About this exercise: Using the records below, repeat exactly the lines from the one holding "Northern Ireland |" through the one holding "Engineering Limited |", both ends included, and no others.

Given data:

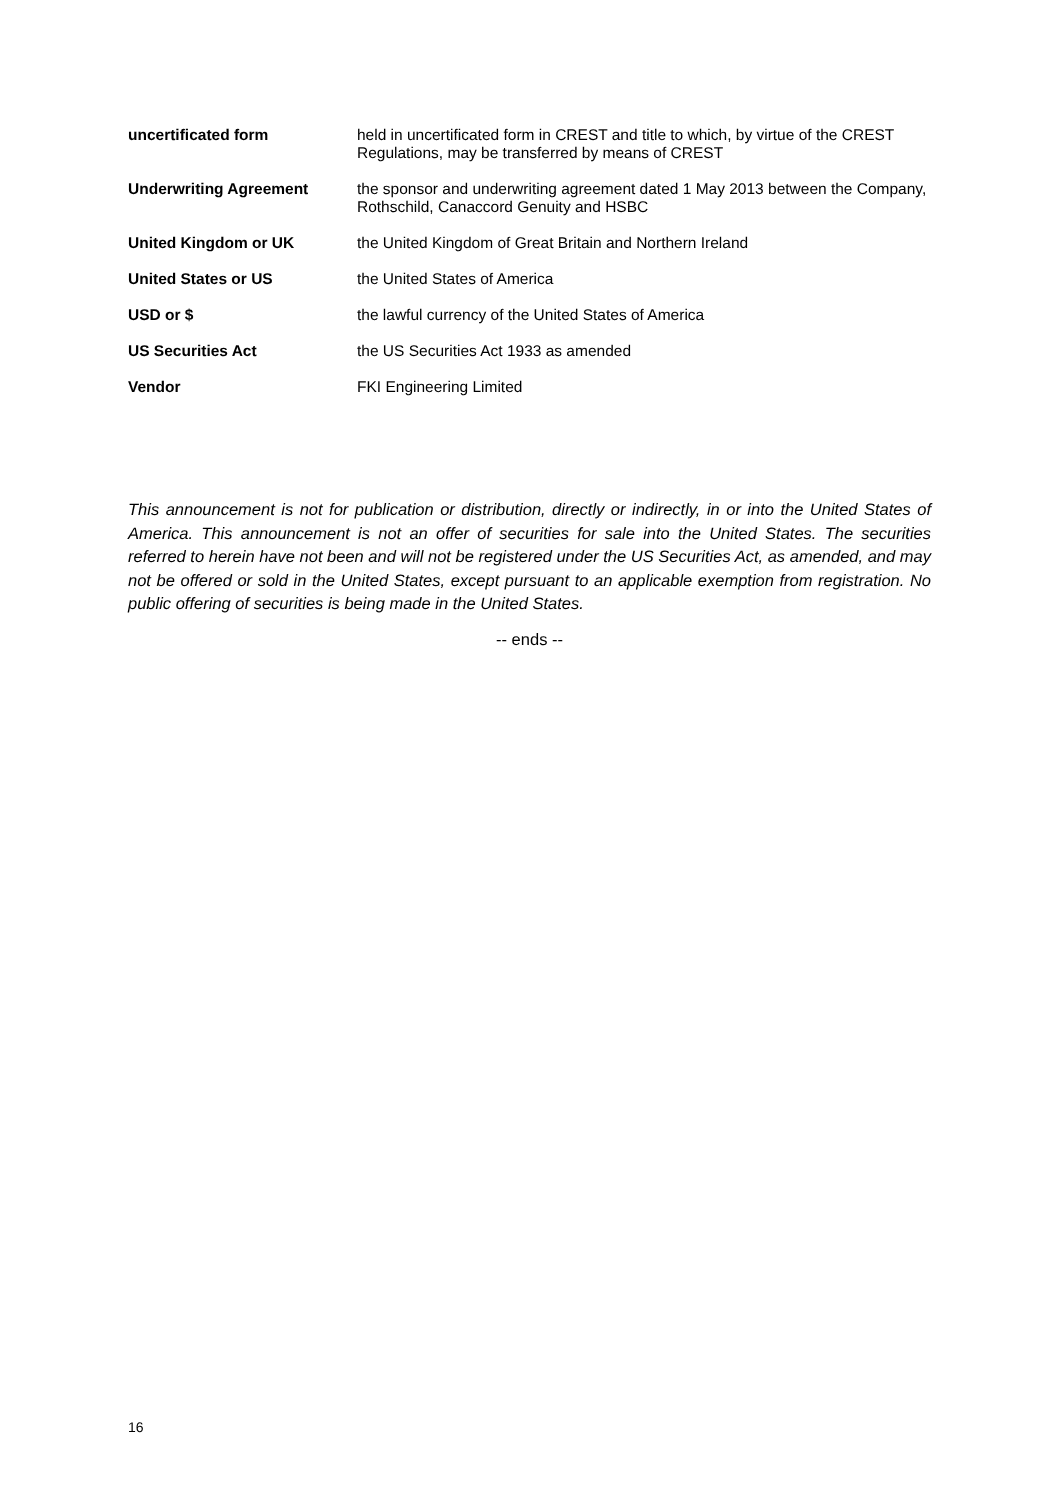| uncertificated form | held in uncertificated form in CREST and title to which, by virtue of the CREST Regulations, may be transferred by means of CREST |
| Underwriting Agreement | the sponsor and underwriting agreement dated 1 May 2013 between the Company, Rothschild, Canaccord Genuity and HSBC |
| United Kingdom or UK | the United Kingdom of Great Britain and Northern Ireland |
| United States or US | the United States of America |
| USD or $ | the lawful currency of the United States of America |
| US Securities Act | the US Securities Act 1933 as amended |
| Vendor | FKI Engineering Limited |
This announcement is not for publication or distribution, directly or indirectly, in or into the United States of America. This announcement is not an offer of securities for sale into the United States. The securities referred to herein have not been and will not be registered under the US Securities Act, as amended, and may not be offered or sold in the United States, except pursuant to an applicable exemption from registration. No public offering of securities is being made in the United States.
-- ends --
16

Problem solution:
| United Kingdom or UK | the United Kingdom of Great Britain and Northern Ireland |
| United States or US | the United States of America |
| USD or $ | the lawful currency of the United States of America |
| US Securities Act | the US Securities Act 1933 as amended |
| Vendor | FKI Engineering Limited |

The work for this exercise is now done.